A new study published in the Proceedings of the National Academy of Sciences reveals that the “depth and breadth of your social connections will impact your health just as much as diet and exercise.” That’s a pretty bold statement! And it’s a clear indicator that combating social isolation is crucial for the health of older adults.
An article in the Washington Post covers the highlights of this study, which was conducted by the University of North Carolina at Chapel Hill. These include that older adults are more at risk for developing hypertension from social isolation than from diabetes. Social challenges even increase the risk for obesity.
Yang Claire Yang, the study’s first author, shares that, even though a wealth of research indicates that loneliness in later years affects someone’s longevity—and that a rich social life contributes to better health—they haven’t yet determined how “social connections get under the skin.”

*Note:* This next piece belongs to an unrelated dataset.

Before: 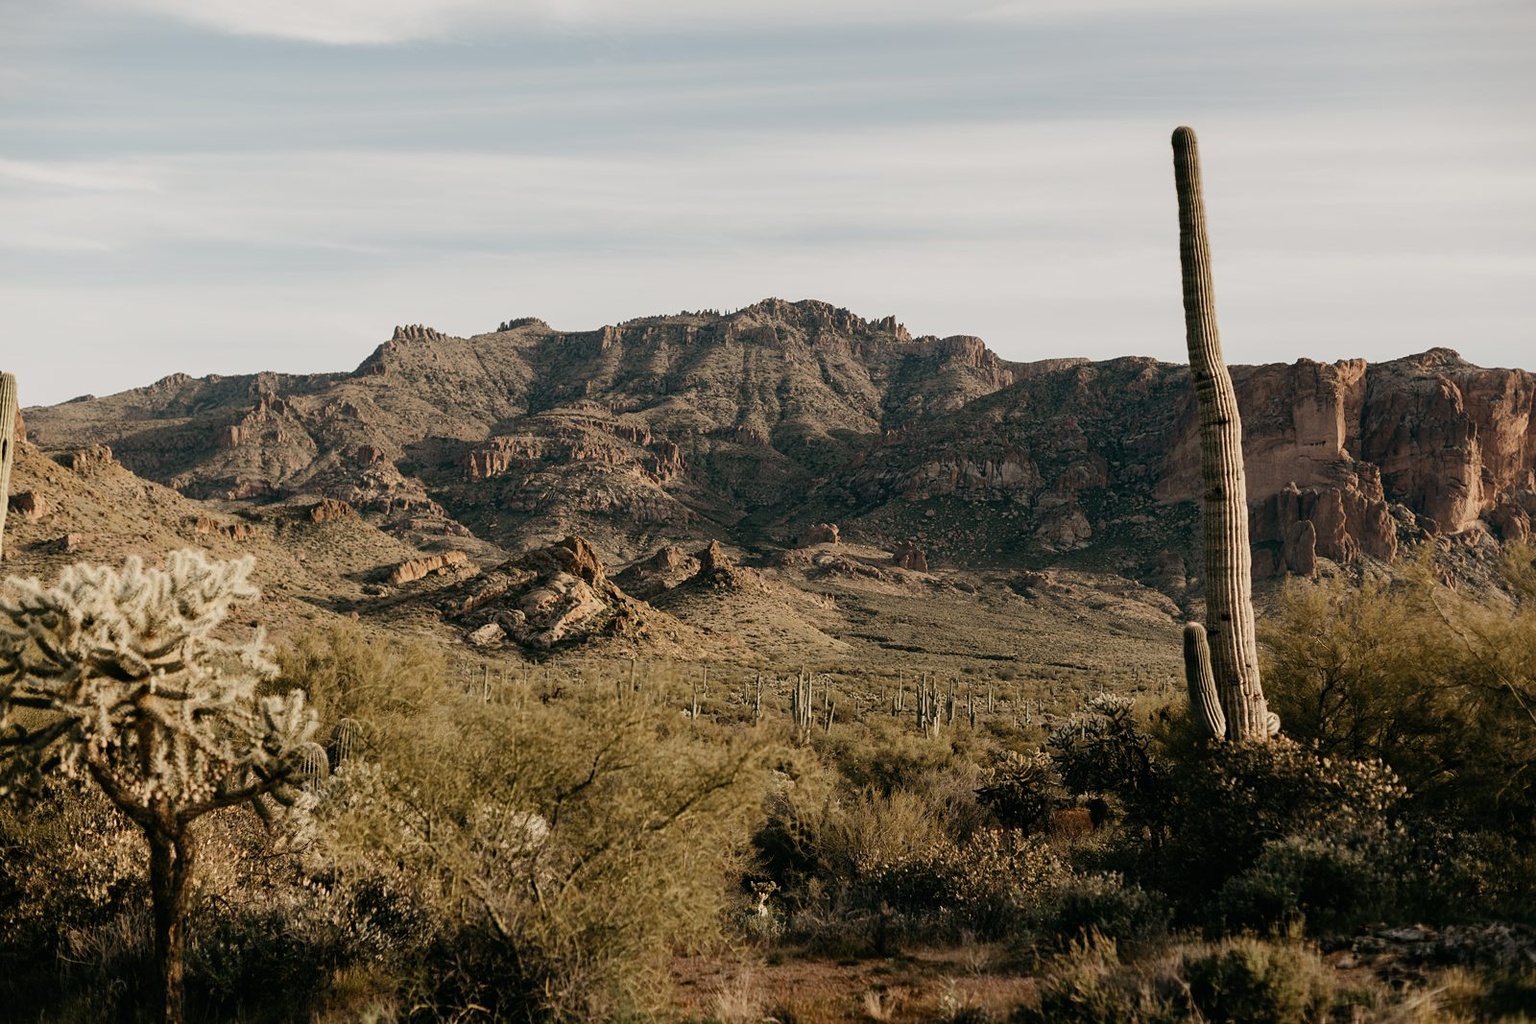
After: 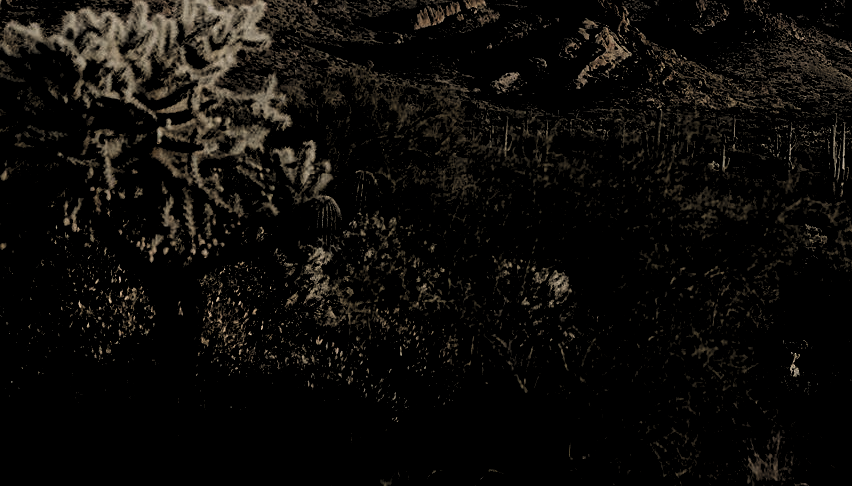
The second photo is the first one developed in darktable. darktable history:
crop and rotate: top 54.216%, right 46.743%, bottom 0.189%
levels: levels [0.514, 0.759, 1]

Researchers had a significant amount of data to analyze, collected from four “massive longitudinal surveys.” Collectively, these studies followed more than 14,000 people during several life stages; throughout, they learned about the participants’ social life and physical health.
Factors used to measure social life included:
- Number of friends
- Marital status
- Religious affiliation
- Community involvement
To determine the quality of social relationships, people were asked about their friends and relatives. Were they critical? Supportive? Loving? Argumentative? Annoying? Health factors considered were blood pressure, body mass index, waist circumference and a protein that measures inflammation.
For adolescents and older adults, having a big social network was important. In between—during the mid-30s to 50s—relationship quality was the crucial point. The conclusion? During the midpoint of life, people often have children and older parents. So life naturally gets them involved in multiple social spheres. For older adults, this may require more of a conscious effort.
To quote Yang, “Try to have a good social life and connections with other people. Cultivate broad and somewhat deep, functional [relationships].”
How to Beat Social Isolation
If your community has a senior center, find out what activities they offer. According to the National Council of Aging, as we previously wrote about, “Senior centers are one of the most widely used services for older adults with 11,400 senior centers serving more than 1 million adults every day. These centers connect older adults to community services that help them to stay healthy and independent.”
What about your local church, synagogue or mosque? Affiliation with a spiritual community is associated with better health, according to researchers who studied older adults (aged 55 to 80). The reasons for this are complex, but one factor mentioned is “increased social support through group membership and congregation.”
Join a gym that, besides offering physical exercise, provides social opportunities. YMCAs are especially known for this, but social interaction can be found in other facilities, as well.
Volunteer! As we have blogged in the past, volunteering can help to provide social interaction. “Many volunteer activities are organized around groups or teams, so participating in one is a natural way to fulfill a need for social interaction.”
As a final suggestion, find a part-time job in an area that interests you. This helps to keep you engaged; people who work into later decades (60s, 70s and 80s—even 90s) often outlive those who fully retire.